A couple of days ago The Chronicle reported on a University of Iowa faculty task force report on “selective excellence” in graduate and professional education. The task force of 19 professors from across the university grouped all the graduate programs into five categories, ranging from “Exemplary” to “Too New to Assess.” Effectively, the lowest category was “Additional Evaluation Required,” comprising 14 programs (12.6 percent).
The Chronicle article provoked quite a number of responses, mostly concerned with the potential impact of the report on humanities departments, since seven of the programs in the lowest category (those most at risk of elimination or restructuring) were in the humanities: American Studies, Asian Civilizations, Comparative Literature, Film Studies, German, Linguistics. The next largest group in the at risk category was four education programs. It is interesting that the departments represented by the three humanists on the task force were more highly ranked: English (“Exemplary”), Art and Art History, and Spanish and Portuguese (“High Quality”). The criteria for the lowest category included “incongruent mission,” problems in admissions, “program outcomes” such as time to degree, and “program characteristics, such as program size, comparison with other programs, centrality to the University, and plans for the program’s future.” That last criterion includes some completely subjective parameters, of course. The “Additional Evaluation” category comments that its programs “may be candidates for restructuring and/or merging with other related programs. Some programs in this category may become candidates for closure.” Clearly, the seven humanities programs are at risk.
In principle, I see no objection to rigorous review of graduate programs, so long as the criteria for evaluation are clear and consistent. I find it hard to tell from the text of the report exactly what the criteria were, although it sounds as though efforts were made to find as many objective, statistical markers as possible. The report acknowledges that the National Research Council rankings are not yet available, though apparently some other rankings were used. The bottom line seems to be that the evaluations were based primarily on what are described as “student-based indicators (outcomes such as percent completion, time to degree and placement) more heavily than overall department reputation or productivity.” I may be missing something here, but this seems to me a fairly crude assessment of the educational economics of graduate training programs.

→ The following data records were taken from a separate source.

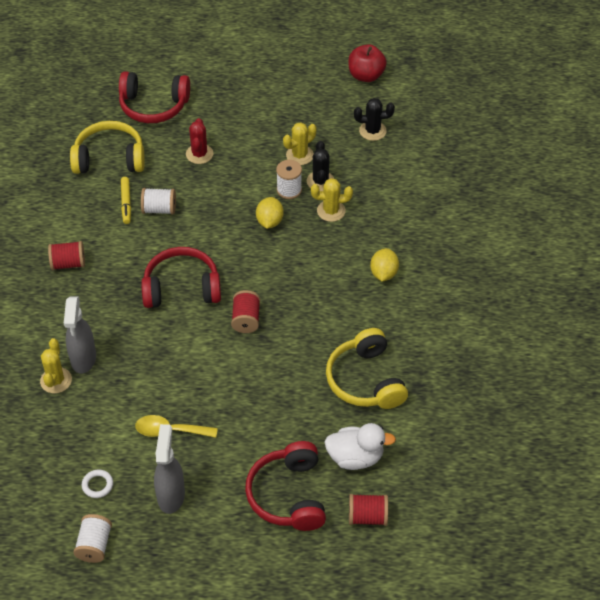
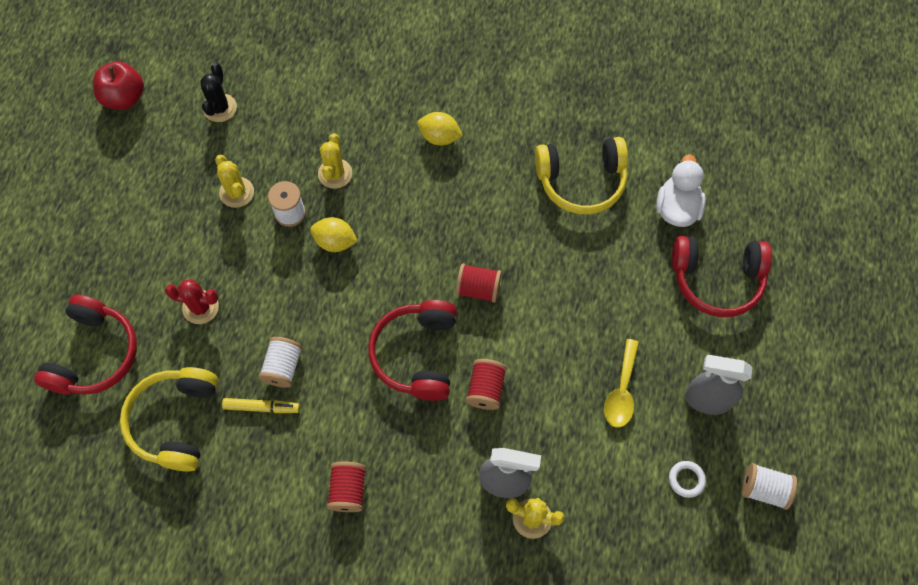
camera: 80 degrees left, 15 degrees up
black cactus [307,141,334,191] -> none
red spool [349,494,388,526] -> red spool moved to [466,359,507,410]

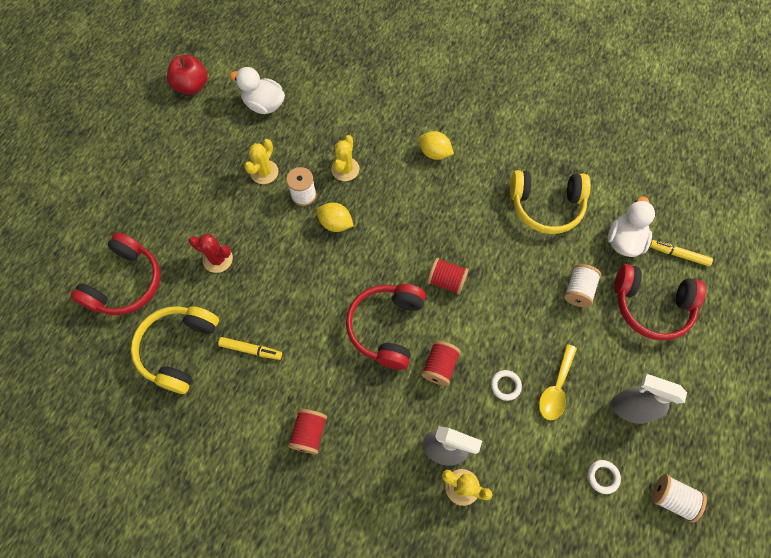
camera: 10 degrees right, 0 degrees up
black cactus [200,63,237,122] -> white duck [230,67,285,114]
yellow cactus [215,155,254,208] -> yellow cactus turned 45 degrees clockwise [244,139,278,184]
white spool [258,337,302,388] -> white spool moved to [564,264,601,307]
none -> white ring [491,370,522,401]
none -> yellow marker [650,240,713,266]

The University of Iowa is certainly entitled to be concerned if students are not completing their graduate degrees or if they’re taking inordinate amounts to time for completion (though it is not easy to define “inordinate” across fields). It is also true, as the report points out, that a relatively small research university (by CIC standards) in a period of constraints on growth “will require strategic focus and enhanced collaboration at curricular, programmatic, and collegiate levels.” It seems reasonable that “some reorganization of graduate programs may increase efficienty while continuing to meet the educational needs of the University.”

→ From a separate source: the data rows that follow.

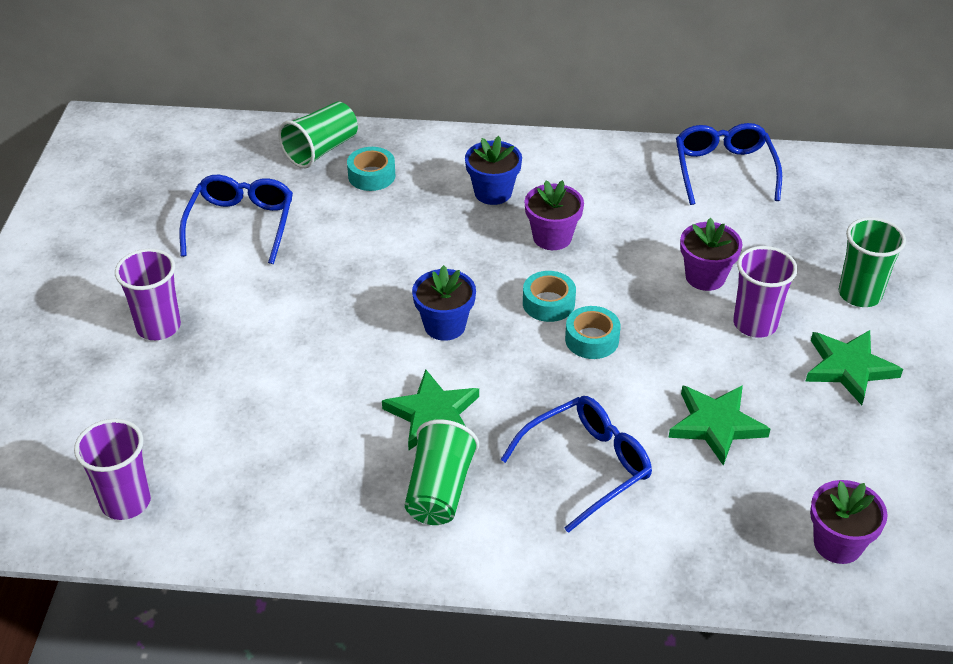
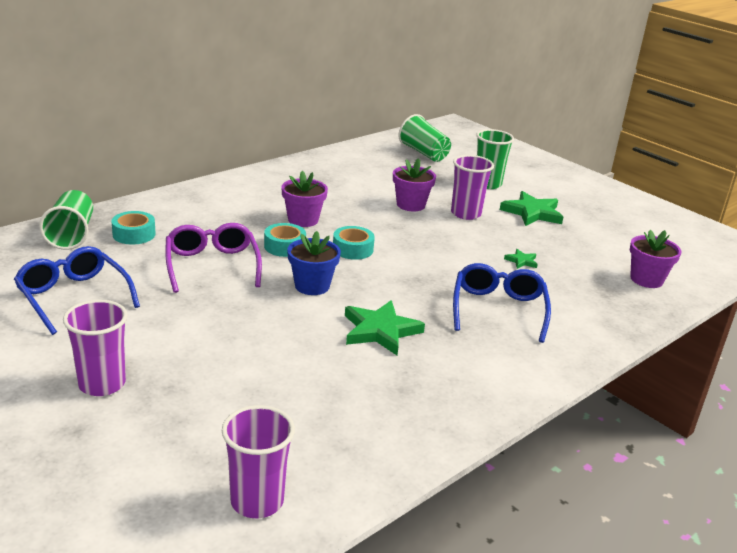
camera: 50 degrees left, 15 degrees down
green cup [405,419,479,525] -> green cup moved to [398,114,451,162]
blue flower pot [465,136,522,205] -> none
turquoise tape [565,306,621,359] -> turquoise tape moved to [264,223,306,257]
green star [668,385,770,466] -> green star [504,249,538,269], size x0.48
blue glasses [676,123,782,205] -> none
none -> purple glasses [166,223,262,293]

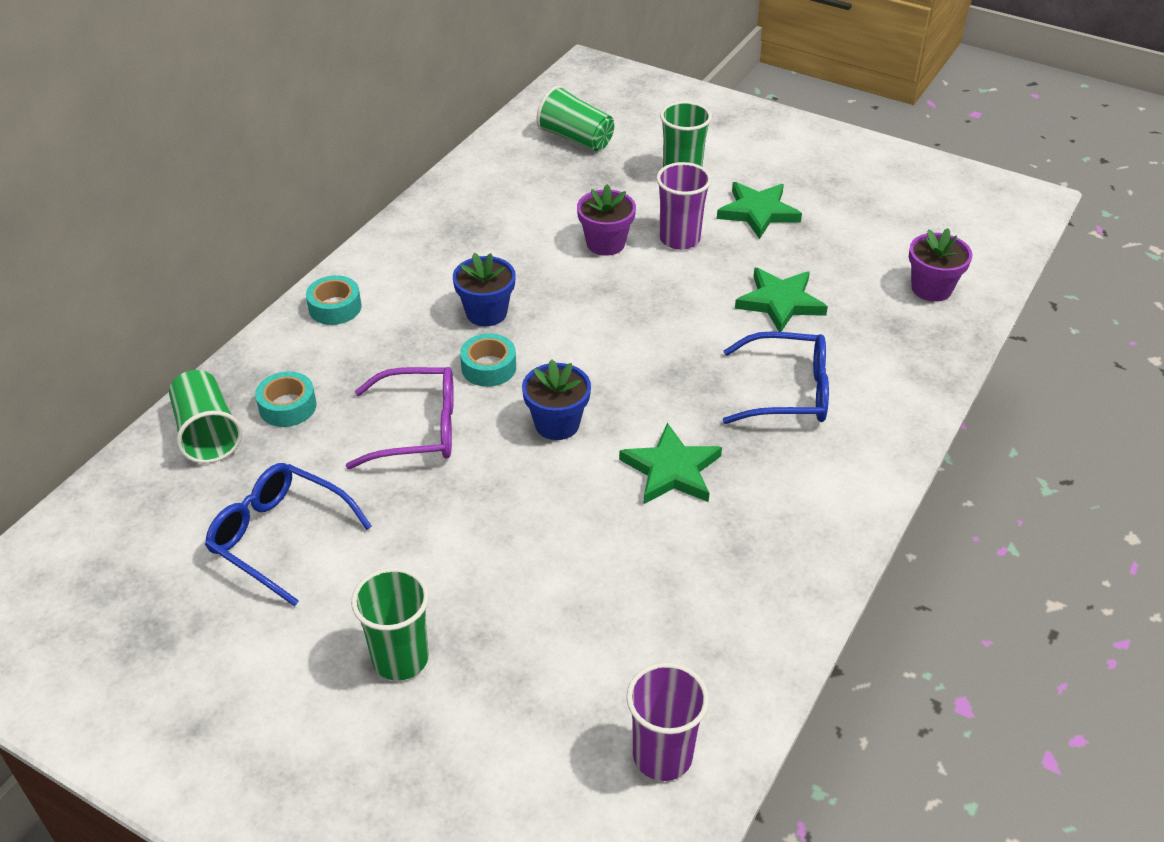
camera: 15 degrees left, 15 degrees up
purple cup [63,300,128,396] -> green cup [351,567,429,681]
purple glasses [166,223,262,293] -> purple glasses turned 120 degrees clockwise [346,367,454,469]
purple flower pot [281,171,328,227] -> blue flower pot [453,253,516,326]
turquoise tape [333,226,375,260] -> turquoise tape moved to [306,275,361,325]
blue glasses [453,263,551,343] -> blue glasses turned 105 degrees clockwise [723,331,829,424]
green star [504,249,538,269] -> green star [735,268,828,332], size x2.07

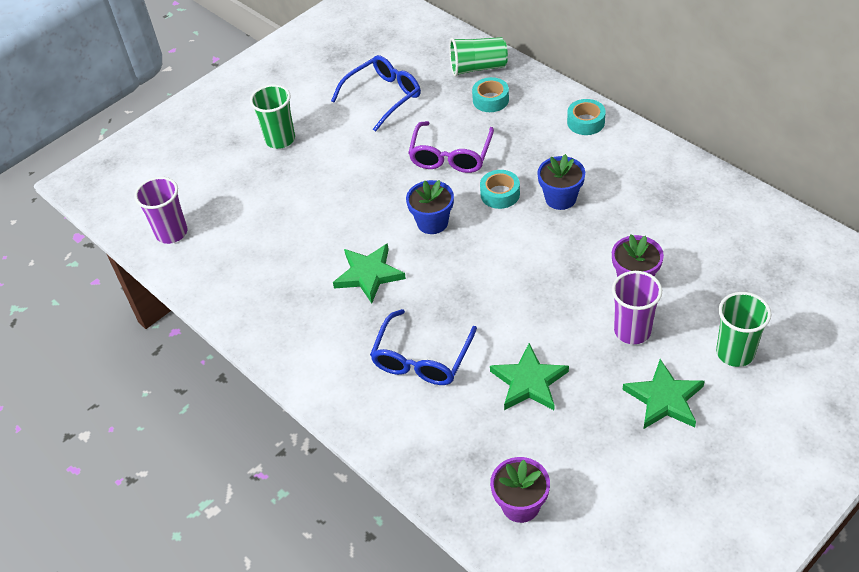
camera: 110 degrees right, 5 degrees up
green cup [536,85,614,151] -> none

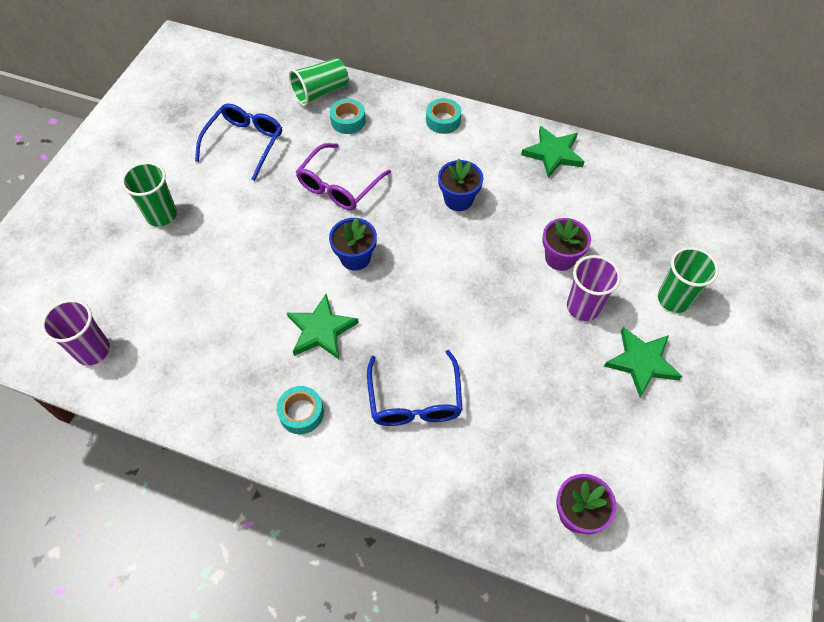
camera: 30 degrees left, 10 degrees up
purple glasses [408,121,494,173] -> purple glasses turned 45 degrees clockwise [296,143,391,210]
turquoise tape [480,170,520,209] -> turquoise tape moved to [277,386,324,434]
green star [490,343,569,410] -> green star moved to [521,126,584,178]

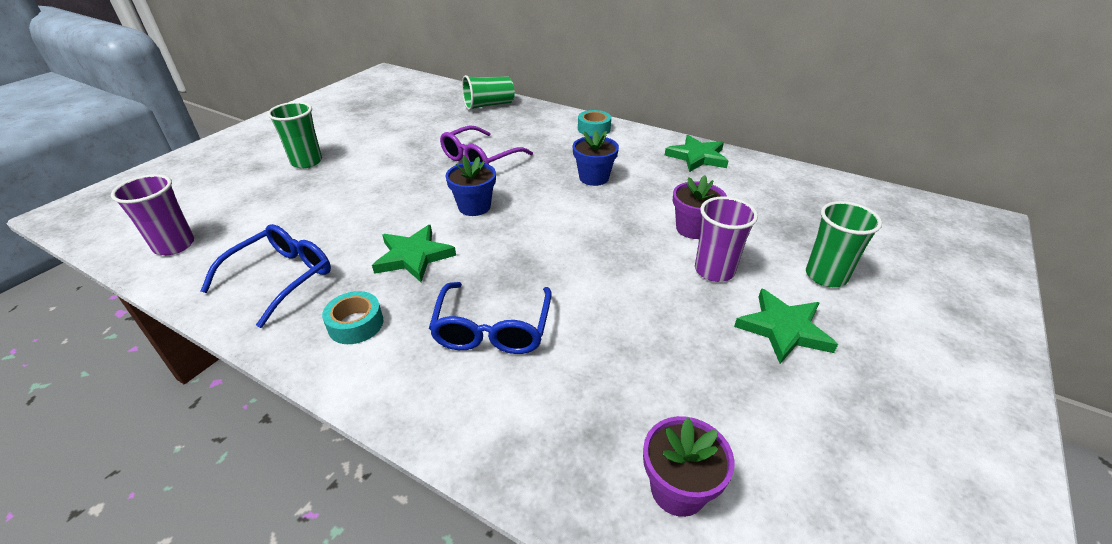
camera: 10 degrees right, 20 degrees down
blue glasses [195,103,282,181] -> blue glasses moved to [201,224,331,328]
turquoise tape [330,99,365,134] -> none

I assume that the task force made a good faith effort to be as accurate and fair as possible, and I also assume that there are some objective reasons to place so many major humanities programs in the lowest category — although I have to say that I am surprised to find such large number of traditional humanities fields at the bottom of the listings.
My main question is, however, what the potential elimination or restructuring of such a large proportion of the humanities programing of the University will do to Iowa’s capacity to represent the full range of the humanities both for undergraduate and graduate education? I also wonder whether, if some cutbacks are in response to poor job markets for Ph.D.’s in particular fields, whether eliminating or reducing activity in those fields will not have spillover effects on other departments, on crossdisciplinary work and on undergraduate education generally?
The bottom line is the question of the extent to which the specification of efficiency as the rule of choice in academic decisions may be in conflict with Iowa’s overall educational mission and responsibility? Shouldn’t programs also be assessed in terms of the broader educational mission of the University?